■ SHORT EXERCISE ■
Transcribe every line of text in the material below verbatim, leaving out the pictures.
---------- RECORDS FOR PROCESSING
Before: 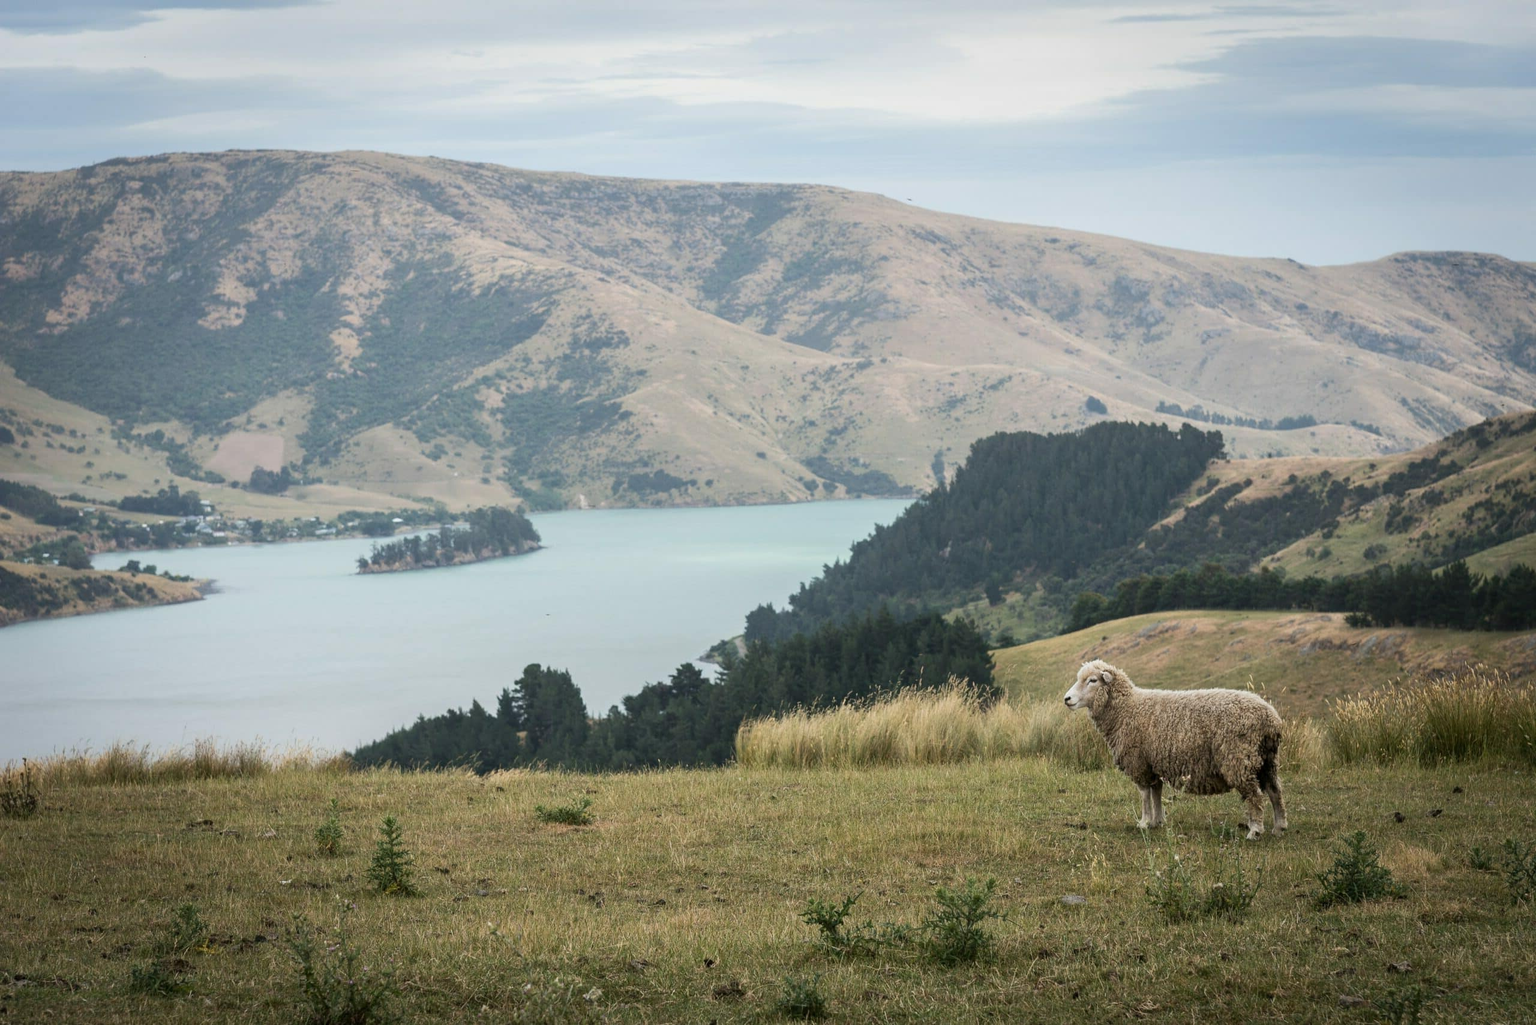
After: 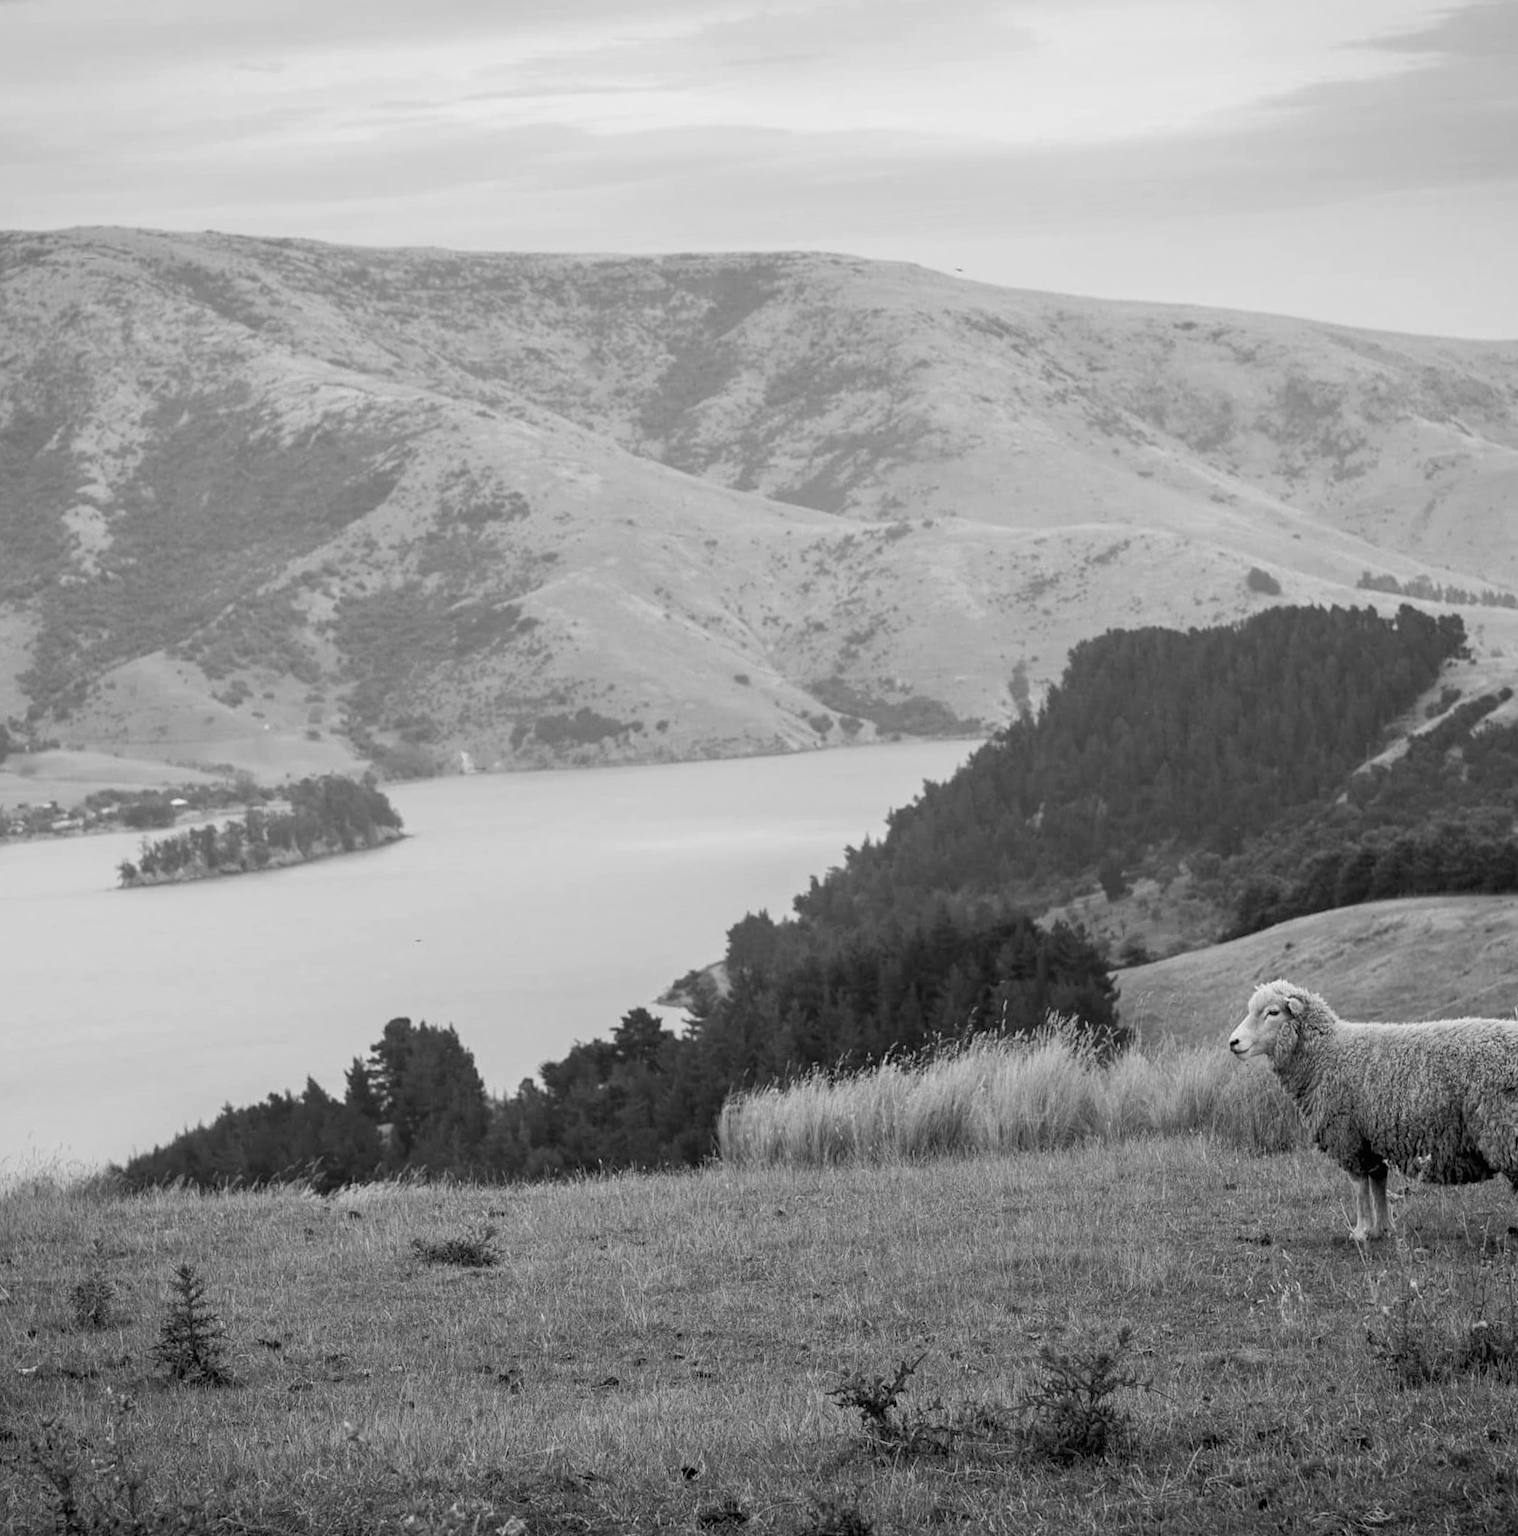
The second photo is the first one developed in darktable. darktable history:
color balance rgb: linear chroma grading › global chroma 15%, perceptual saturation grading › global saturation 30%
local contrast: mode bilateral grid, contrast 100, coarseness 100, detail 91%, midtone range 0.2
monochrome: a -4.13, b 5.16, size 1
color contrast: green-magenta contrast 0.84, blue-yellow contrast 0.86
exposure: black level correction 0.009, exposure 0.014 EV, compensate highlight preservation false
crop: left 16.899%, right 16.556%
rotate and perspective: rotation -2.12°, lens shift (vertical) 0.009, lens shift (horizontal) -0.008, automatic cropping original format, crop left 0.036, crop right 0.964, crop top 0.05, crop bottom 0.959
--------------------
■ ANSWER TO THIS EXERCISE ■
Before: 
After: 
The second photo is the first one developed in darktable. darktable history:
color balance rgb: linear chroma grading › global chroma 15%, perceptual saturation grading › global saturation 30%
local contrast: mode bilateral grid, contrast 100, coarseness 100, detail 91%, midtone range 0.2
monochrome: a -4.13, b 5.16, size 1
color contrast: green-magenta contrast 0.84, blue-yellow contrast 0.86
exposure: black level correction 0.009, exposure 0.014 EV, compensate highlight preservation false
crop: left 16.899%, right 16.556%
rotate and perspective: rotation -2.12°, lens shift (vertical) 0.009, lens shift (horizontal) -0.008, automatic cropping original format, crop left 0.036, crop right 0.964, crop top 0.05, crop bottom 0.959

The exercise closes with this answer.